◆ PROBLEM DETAILS:
Go over the entries and report the lines where the word "degrees" occurs.

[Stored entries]
=== Section Start ===

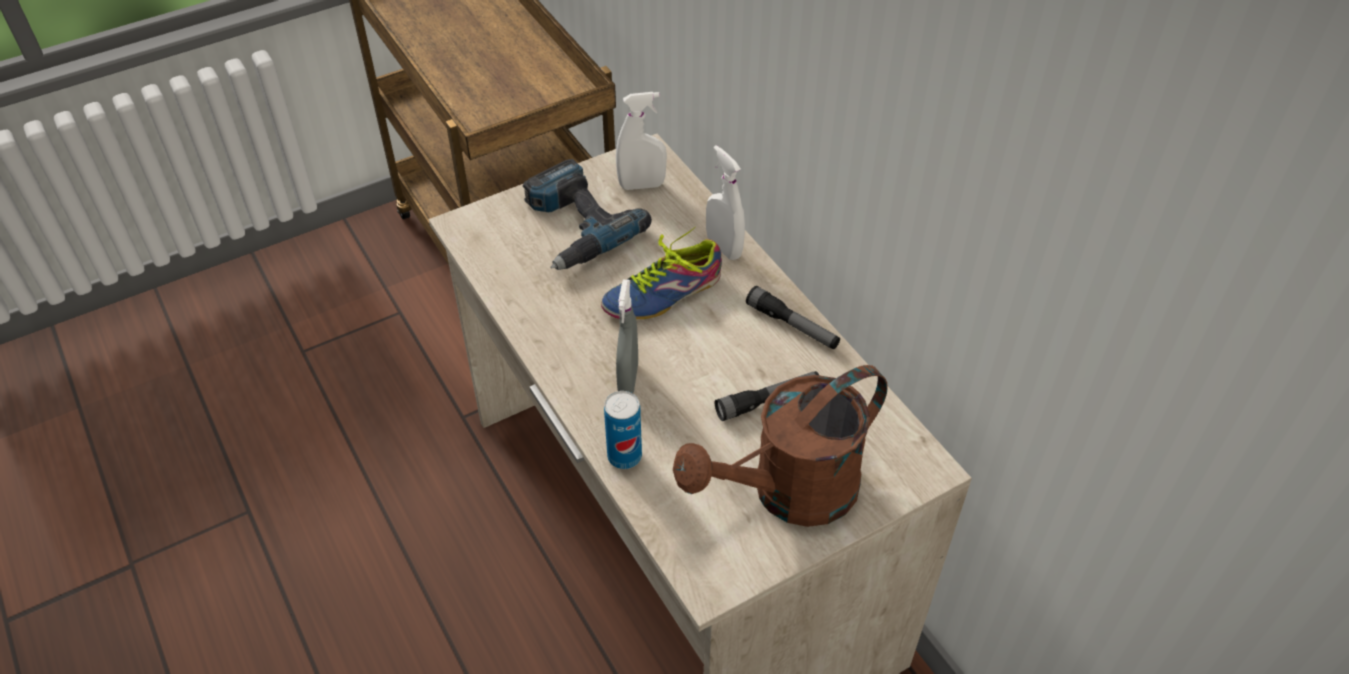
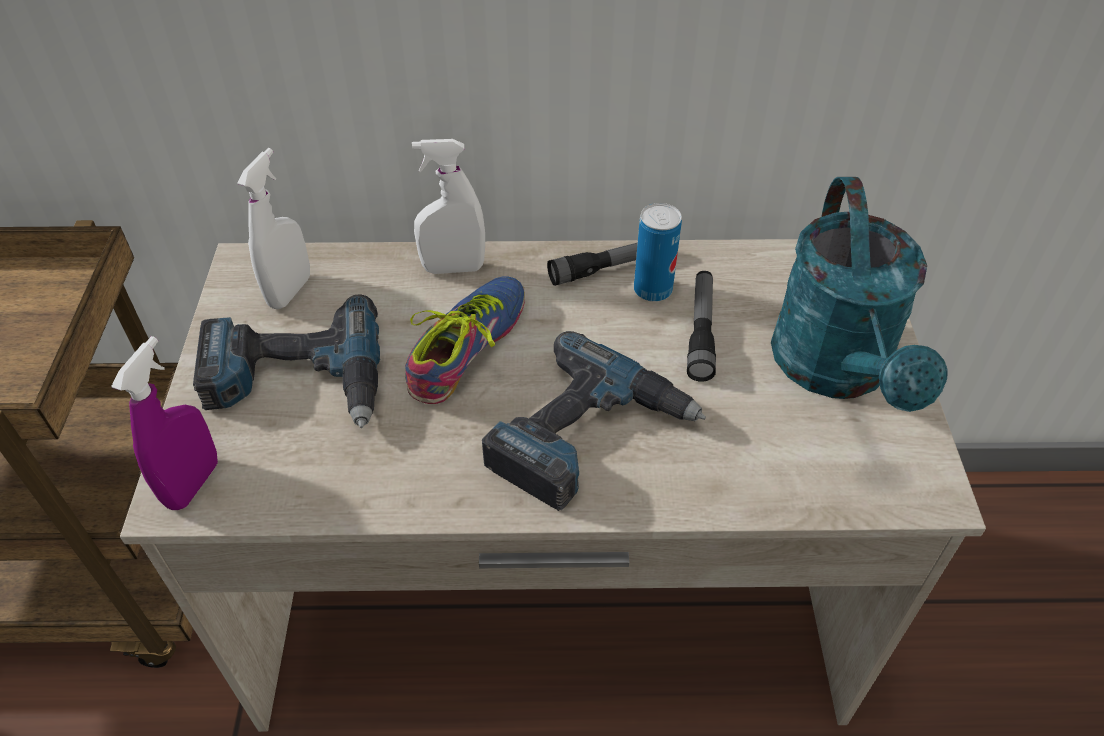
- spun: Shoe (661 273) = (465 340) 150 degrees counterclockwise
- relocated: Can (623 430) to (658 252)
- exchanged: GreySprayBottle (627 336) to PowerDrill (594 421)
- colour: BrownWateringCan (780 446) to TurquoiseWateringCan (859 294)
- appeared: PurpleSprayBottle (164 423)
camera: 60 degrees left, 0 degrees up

=== Section End ===

◆ OUTPUT OF THE EXERCISE:
- spun: Shoe (661 273) = (465 340) 150 degrees counterclockwise
camera: 60 degrees left, 0 degrees up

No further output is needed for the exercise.